Alors que je lisais la pile, je ne pouvais m'empêcher de remarquer que l'indicateur le plus fiable qu'un livre serait un désordre complet, d'un point de vue normatif, est qu'il contient soit une discussion soit une citation approfondie de Foucault (et / ou Bourdieu). Du point de vue de quelqu'un en philosophie, où ce truc est mort comme disco, c'est incroyable de voir les universitaires le prendre au sérieux. En tout cas, la principale chose à laquelle ils semblent être attirés, dans cette théorie française des années 80, est le cryptonormativisme.
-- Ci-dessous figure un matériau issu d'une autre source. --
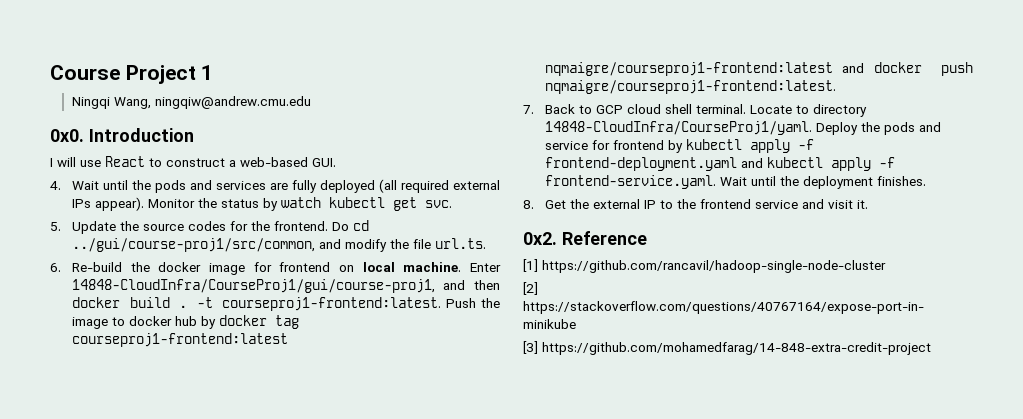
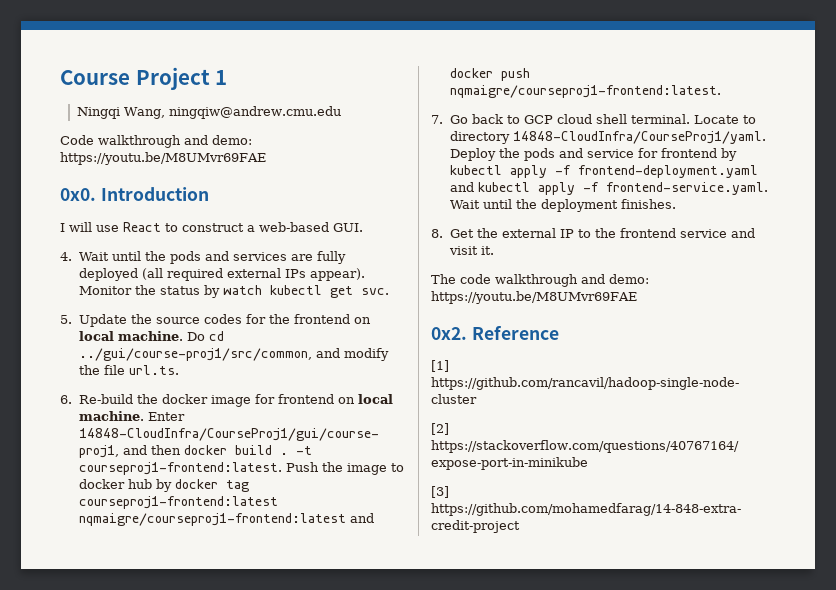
(311, 102) none -> [60,135,252,148] [60,152,266,165] // Code walkthrough and demo: https://youtu.be/M8UMvr69FAE
[273,221,328,231] frontend. -> [293,314,371,324] [78,331,183,341] frontend on local machine.
[544,104,575,114] Back -> [449,114,503,124] Go back
(868, 204) none -> [431,274,649,287] [431,291,637,304] // The code walkthrough and demo: https://youtu.be/M8UMvr69FAE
Par exemple, j'avais remarqué il y a longtemps que le terme «néolibéral» fonctionnait comme la partie la plus importante du vocabulaire cryptonormatif dans les études critiques. Pour ceux qui ne le savent pas, voici le problème fondamental du «néolibéralisme». C'est un truc inventé. C'est un mot que Foucault a popularisé, pour parler d'idées économiques qu'il n'a pas vraiment comprises. Il n'y a pas de groupe de personnes qui se décrivent comme des néolibéraux. Pour cette raison, il n'y a aucune contrainte sur ce à quoi il peut se référer, et il n'y a personne pour répondre aux critiques qui en sont faites. Comparez cela à des termes comme «conservateur» ou «libertaire». Parce qu'il y a de vraies personnes qui se disent «libertaires», si vous écrivez quelque chose qui critique le libertarianisme, un véritable libertaire pourrait écrire et contester ce que vous dites. D'un autre côté, avec le «néolibéralisme», vous pouvez dire ce que vous voulez, sans craindre qu'un néolibéral de la vie réelle écrive et conteste vos revendications – parce qu'il n'y en a pas. En conséquence, les gens qui emploient ce terme dans leurs écrits annoncent essentiellement, d'emblée, que leur public cible est la chambre d'écho universitaire de gauche. Après tout, s'ils voulaient dialoguer avec des gens à l'extérieur de la Chambre, ils devraient se pencher sur une ou plusieurs des idéologies qui sont en fait, et consciemment, détenues par des gens à l'extérieur de cette enceinte. (A cet égard, les gens qui critiquent le néolibéralisme sont les lâches du monde universitaire: si vous pensez que vous avez ce qu'il faut, pourquoi ne pas sortir et trouver un véritable interlocuteur pour discuter?)

Cela a changé un peu récemment, avec Sam Bowman à l'Institut Adam Smith s'appropriant le terme pour son ensemble de croyances .

Lisez l'intégralité de l'essai de Heath. C'est excellent.